*Work item:* Excluding pictures, retype exactly the lines from the one with "focal_mm: 200" through the end of the records that follow.

*Records drawn from a dataset:*
►
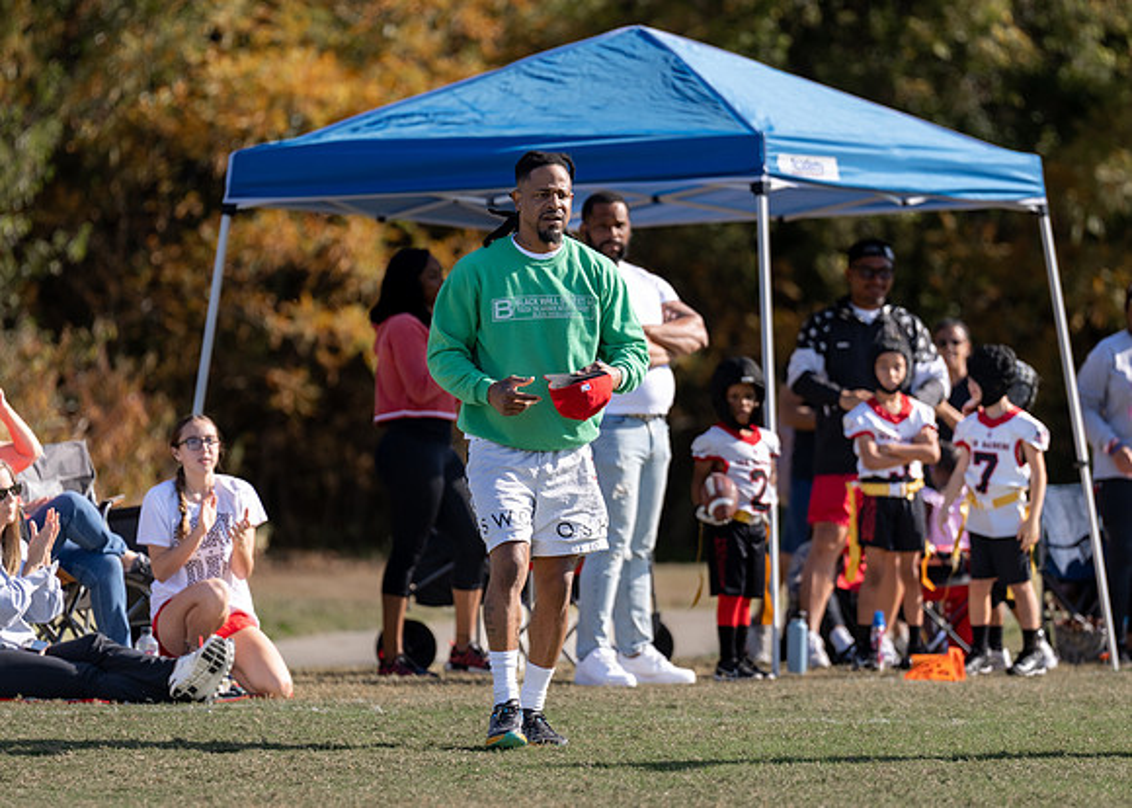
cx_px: 583
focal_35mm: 308
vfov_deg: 4.7
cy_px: 414
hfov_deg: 6.6
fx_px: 9887
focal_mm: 200
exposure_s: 1/1600
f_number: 3.2
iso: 100
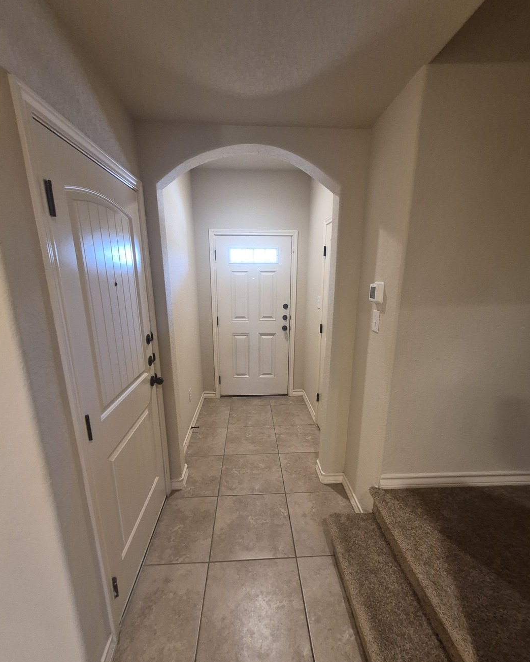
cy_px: 353
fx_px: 275
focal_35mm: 14
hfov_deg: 88.0
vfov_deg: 100.6
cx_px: 268
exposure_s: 1/60
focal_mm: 1.74
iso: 400
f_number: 2.2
◄
*Result of the task:*
focal_mm: 200
exposure_s: 1/1600
f_number: 3.2
iso: 100
cy_px: 353
fx_px: 275
focal_35mm: 14
hfov_deg: 88.0
vfov_deg: 100.6
cx_px: 268
exposure_s: 1/60
focal_mm: 1.74
iso: 400
f_number: 2.2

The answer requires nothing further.